# Solving a difficult integral

I have the integral ##\displaystyle \int_{- \infty}^{\infty} \frac{\cos x}{x^2+1} dx##. We are going to use differentiation under the integral sign, so we let ##\displaystyle I(t) = \int_{- \infty}^{\infty} \frac{\cos tx}{x^2+1} dx##, and then, after manipulation, ##\displaystyle I'(t) = \int_{- \infty}^{\infty} \frac{\sin tx}{x(x^2+1)} dx - \int_{- \infty}^{\infty} \frac{\sin tx}{x} dx##. My question lies in the rightmost integral. In a solution I've seen, the rightmost integral is linked to the Dirichlet integral: https://en.wikipedia.org/wiki/Dirichlet_integral. And so ##\pi## is simply substituted for this expression. What I don't understand is how can it be linked to this known integral when there is that ##t## in the argument of ##\sin##?

kuruman
Homework Helper
Gold Member
Can you not change variables? Let ##u=tx##, etc. etc.

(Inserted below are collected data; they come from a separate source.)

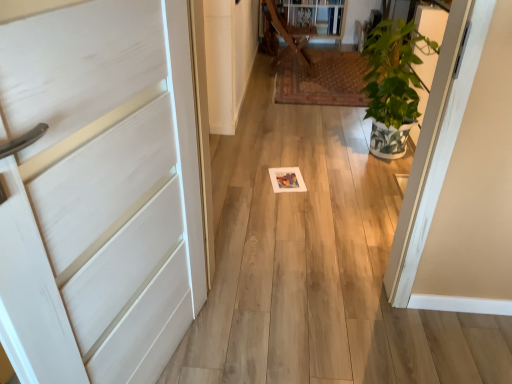
Question: Is white matte door at left next to wooden at center?

Choices:
 (A) yes
 (B) no

Answer: (B)

Question: Is white matte door at left at the left side of wooden at center?

Choices:
 (A) yes
 (B) no

Answer: (A)

Question: Considering the relative sizes of white matte door at left and wooden at center in the image provided, is white matte door at left smaller than wooden at center?

Choices:
 (A) no
 (B) yes

Answer: (B)

Question: Is white matte door at left positioned before wooden at center?

Choices:
 (A) no
 (B) yes

Answer: (B)

Question: From the image's perspective, is white matte door at left under wooden at center?

Choices:
 (A) no
 (B) yes

Answer: (B)

Question: Is white matte door at left facing towards wooden at center?

Choices:
 (A) no
 (B) yes

Answer: (A)

Question: Can you confirm if white matte door at left is bigger than green leafy plant at right?

Choices:
 (A) no
 (B) yes

Answer: (A)

Question: Is white matte door at left positioned far away from green leafy plant at right?

Choices:
 (A) no
 (B) yes

Answer: (B)

Question: Is white matte door at left to the right of green leafy plant at right from the viewer's perspective?

Choices:
 (A) yes
 (B) no

Answer: (B)

Question: Does white matte door at left appear on the left side of green leafy plant at right?

Choices:
 (A) yes
 (B) no

Answer: (A)

Question: Considering the relative sizes of white matte door at left and green leafy plant at right in the image provided, is white matte door at left wider than green leafy plant at right?

Choices:
 (A) yes
 (B) no

Answer: (B)

Question: Is white matte door at left taller than green leafy plant at right?

Choices:
 (A) no
 (B) yes

Answer: (B)

Question: Is the position of wooden at center less distant than that of green leafy plant at right?

Choices:
 (A) yes
 (B) no

Answer: (B)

Can you not change variables? Let ##u=tx##, etc. etc.
Okay, I see how that could work... But I don't know the sign of t, right? As such I can't tell whether the upper bound on the integral goes to ##+ \infty## or ##- \infty##

kuruman
Homework Helper
Gold Member
The final answer should not depend on the sign of ##t## because ##I(t)=I(-t)##. You have an even function in ##x## and ##t##. That helps you to link to the Dirchlet integral by putting a ##2## up front and taking the limits from zero to infinity.

Is there a reason for why you don't deal with the original integral via calculus of residues?